Indigenous, peasant, social and environmental organizations have denounced that South African mining company Anglo Gold Ashanti (AGA) has tried to resume operations early May in Jericó and Támesis municipalities (Antioquia), whose municipal councils decided to ban metal mining last year. But Antioquia´s administrative court voided this popular decision to carry out copper exploration works.
AGA´s mining titles cover 7600 of the 19000 hectares of Jericó.
So far this month, there have been at least three attempts by the company to enter the lands for exploration works. Jericó´s inhabitants have resisted the entrance of AGA workers and the police arrived to the lands “in an arbitrary, aggressive way, pushing people around, threatening and harassing them”, said Fernando Jaramillo, member of Jericó´s Environmental Table in an interview with Real World Radio.

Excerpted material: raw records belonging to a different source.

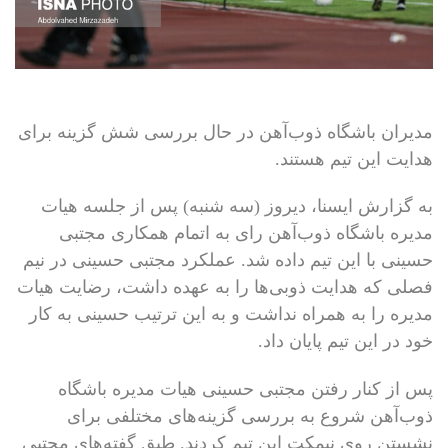
مدیران باشگاه ذوب‌آهن در حال بررسی شش گزینه برای
هدایت این تیم هستند.
به گزارش ایسنا، دیروز (سه شنبه) پس از جلسه هیات
مدیره باشگاه ذوب‌آهن رای به اتمام همکاری مجتبی
حسینی با این تیم داده شد. عملکرد مجتبی حسینی در نیم
فصلی که هدایت ذوبی‌ها را به عهده داشت، رضایت هیات
مدیره را به همراه نداشت و به این ترتیب حسینی به کار
خود در این تیم پایان داد.
پس از کنار رفتن مجتبی حسینی هیات مدیره باشگاه
ذوب‌آهن شروع به بررسی گزینه‌های مختلفی برای
نشستن روی نیمکت این تیم کردند. طبق گفته‌های مجتبی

Jaramillo has been joining the peasants of the communities most affected by the mining project, where the company wishes to install drilling platforms, and he highlighted that peasants prevented police threats from “escalating”.
For three days in a row, the inhabitants cleared this territory that is sacred for farming communities. Last weekend (May 12-13) they spoke at the local security council “for the police to act in a civil way”, added the local leader.
In the past days the company has not tried to enter the lands, but the population suspects that they must be accessing the lands from another point. “AGA won´t desist in the short term because their position is extremely favorable due to the support of corrupt authorities and security forces. But we will continue resisting”, said Jaramillo.
“As part of our legal efforts we will elaborate a new land-use management plan to avoid metal mining, an unquestionable tool at Constitutional level, which will be decided in an open assembly to be carried out in Jericó”, he added.
The inhabitants of Támesis will also organize an open assembly and they have stated that they will not grant a license to AGA to authorize explorations and that they do not support any kind of megamining project. They also denounced that the government is “disregarding their territorial autonomy”.
So far, over ten municipalities of Southwest Antioquia have signed municipal agreements “to reject the mining-energy dictatorship that affects us so much”, added the Coordinators of organization Cinturón Occidental Ambiental.